## Task requirements
In which lines of the data does the string "linejoin" appear? Copy every one.

(Collected data)
------------------------------

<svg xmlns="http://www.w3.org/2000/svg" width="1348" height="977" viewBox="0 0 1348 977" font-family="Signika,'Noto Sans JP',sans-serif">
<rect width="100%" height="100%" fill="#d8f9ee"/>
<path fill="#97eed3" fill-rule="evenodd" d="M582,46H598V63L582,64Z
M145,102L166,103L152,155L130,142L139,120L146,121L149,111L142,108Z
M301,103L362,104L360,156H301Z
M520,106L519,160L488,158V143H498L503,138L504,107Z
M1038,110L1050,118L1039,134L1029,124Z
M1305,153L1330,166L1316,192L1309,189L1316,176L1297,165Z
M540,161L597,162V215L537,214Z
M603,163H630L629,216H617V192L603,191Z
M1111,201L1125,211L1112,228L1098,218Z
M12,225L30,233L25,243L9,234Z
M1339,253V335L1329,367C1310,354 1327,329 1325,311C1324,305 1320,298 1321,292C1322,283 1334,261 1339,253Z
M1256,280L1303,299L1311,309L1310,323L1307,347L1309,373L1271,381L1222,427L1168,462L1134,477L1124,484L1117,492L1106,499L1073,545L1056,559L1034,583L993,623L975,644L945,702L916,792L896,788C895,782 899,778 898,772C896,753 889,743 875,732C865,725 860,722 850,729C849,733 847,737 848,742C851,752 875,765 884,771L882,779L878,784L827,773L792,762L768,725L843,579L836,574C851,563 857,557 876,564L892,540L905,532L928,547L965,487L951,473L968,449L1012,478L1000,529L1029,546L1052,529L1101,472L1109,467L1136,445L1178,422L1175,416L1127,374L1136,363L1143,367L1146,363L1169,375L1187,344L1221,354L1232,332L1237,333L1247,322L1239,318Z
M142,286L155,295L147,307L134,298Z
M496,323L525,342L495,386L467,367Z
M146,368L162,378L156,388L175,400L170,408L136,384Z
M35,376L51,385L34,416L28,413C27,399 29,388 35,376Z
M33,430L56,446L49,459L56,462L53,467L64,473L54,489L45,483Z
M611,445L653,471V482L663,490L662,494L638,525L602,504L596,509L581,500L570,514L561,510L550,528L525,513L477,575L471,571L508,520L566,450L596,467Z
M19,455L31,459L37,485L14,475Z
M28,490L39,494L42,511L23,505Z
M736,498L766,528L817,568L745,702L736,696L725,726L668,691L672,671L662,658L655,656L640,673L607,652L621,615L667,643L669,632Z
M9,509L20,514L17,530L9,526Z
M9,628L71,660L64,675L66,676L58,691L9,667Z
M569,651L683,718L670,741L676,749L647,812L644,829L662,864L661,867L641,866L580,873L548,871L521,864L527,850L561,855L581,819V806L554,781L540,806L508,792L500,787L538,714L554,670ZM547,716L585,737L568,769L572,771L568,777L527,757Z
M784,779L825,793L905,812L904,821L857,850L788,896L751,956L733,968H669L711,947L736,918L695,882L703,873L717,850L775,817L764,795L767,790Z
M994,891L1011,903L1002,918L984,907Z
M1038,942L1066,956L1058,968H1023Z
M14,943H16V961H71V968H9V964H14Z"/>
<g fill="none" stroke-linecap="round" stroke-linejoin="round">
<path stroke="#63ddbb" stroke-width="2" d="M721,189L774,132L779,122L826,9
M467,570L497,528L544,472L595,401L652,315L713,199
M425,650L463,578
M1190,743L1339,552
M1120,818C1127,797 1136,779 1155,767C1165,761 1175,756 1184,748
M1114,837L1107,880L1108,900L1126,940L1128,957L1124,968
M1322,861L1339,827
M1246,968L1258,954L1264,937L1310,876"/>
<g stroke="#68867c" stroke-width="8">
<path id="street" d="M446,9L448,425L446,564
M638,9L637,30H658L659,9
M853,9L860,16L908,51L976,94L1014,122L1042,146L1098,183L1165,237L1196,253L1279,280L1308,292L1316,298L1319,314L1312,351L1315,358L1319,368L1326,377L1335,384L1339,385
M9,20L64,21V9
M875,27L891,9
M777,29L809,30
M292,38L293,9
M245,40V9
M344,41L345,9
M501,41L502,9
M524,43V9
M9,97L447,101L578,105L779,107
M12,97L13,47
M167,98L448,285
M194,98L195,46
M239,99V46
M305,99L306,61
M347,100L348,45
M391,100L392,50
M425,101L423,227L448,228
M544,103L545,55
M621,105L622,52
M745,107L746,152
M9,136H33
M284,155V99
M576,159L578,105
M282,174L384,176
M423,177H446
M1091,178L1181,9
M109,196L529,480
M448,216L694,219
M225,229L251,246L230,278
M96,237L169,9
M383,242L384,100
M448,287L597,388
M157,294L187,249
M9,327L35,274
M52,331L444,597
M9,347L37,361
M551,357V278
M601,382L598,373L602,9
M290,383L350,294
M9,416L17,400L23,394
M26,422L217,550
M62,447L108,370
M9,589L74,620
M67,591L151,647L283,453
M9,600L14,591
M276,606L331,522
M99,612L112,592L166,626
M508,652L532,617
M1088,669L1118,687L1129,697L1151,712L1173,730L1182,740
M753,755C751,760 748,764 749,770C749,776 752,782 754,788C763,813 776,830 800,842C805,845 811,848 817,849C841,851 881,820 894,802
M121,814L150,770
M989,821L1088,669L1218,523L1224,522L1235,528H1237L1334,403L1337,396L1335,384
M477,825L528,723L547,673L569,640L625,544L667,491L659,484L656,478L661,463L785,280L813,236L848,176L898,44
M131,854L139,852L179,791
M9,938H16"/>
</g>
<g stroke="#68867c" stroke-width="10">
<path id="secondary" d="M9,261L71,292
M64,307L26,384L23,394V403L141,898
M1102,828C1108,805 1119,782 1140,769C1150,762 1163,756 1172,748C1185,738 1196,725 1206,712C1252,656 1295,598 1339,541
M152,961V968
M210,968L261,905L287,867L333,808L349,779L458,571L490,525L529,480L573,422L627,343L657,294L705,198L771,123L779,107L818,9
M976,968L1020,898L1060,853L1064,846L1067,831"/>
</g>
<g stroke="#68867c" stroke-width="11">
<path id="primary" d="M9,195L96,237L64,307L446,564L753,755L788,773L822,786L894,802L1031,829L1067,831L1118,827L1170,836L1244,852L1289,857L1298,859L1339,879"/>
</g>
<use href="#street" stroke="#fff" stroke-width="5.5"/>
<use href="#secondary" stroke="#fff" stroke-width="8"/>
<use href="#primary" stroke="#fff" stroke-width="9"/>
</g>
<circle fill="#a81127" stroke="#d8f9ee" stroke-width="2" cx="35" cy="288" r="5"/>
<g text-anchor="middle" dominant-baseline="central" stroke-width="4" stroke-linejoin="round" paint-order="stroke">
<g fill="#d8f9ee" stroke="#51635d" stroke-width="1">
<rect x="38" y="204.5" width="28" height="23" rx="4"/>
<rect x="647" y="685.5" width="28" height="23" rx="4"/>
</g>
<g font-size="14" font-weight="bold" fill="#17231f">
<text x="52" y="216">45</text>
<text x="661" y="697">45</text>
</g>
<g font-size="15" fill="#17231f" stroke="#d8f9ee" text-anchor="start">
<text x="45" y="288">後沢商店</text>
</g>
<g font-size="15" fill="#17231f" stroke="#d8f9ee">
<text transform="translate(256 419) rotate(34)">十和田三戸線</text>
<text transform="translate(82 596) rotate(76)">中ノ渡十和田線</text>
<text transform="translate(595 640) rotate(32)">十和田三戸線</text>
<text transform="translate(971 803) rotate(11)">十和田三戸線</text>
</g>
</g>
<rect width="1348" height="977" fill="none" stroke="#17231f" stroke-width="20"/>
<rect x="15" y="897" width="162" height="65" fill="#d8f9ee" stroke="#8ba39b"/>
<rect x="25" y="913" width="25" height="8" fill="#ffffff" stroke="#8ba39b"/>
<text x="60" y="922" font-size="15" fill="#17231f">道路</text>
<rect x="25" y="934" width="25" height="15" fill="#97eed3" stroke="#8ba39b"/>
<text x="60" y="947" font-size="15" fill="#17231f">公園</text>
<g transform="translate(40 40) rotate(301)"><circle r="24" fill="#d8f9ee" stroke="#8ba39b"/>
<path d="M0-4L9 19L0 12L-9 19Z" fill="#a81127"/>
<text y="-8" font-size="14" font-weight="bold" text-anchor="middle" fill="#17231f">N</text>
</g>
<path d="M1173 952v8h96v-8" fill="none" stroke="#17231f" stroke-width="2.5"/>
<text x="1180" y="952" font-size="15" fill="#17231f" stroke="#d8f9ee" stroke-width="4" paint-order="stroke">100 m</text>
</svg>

------------------------------

## Output below
<g fill="none" stroke-linecap="round" stroke-linejoin="round">
<g text-anchor="middle" dominant-baseline="central" stroke-width="4" stroke-linejoin="round" paint-order="stroke">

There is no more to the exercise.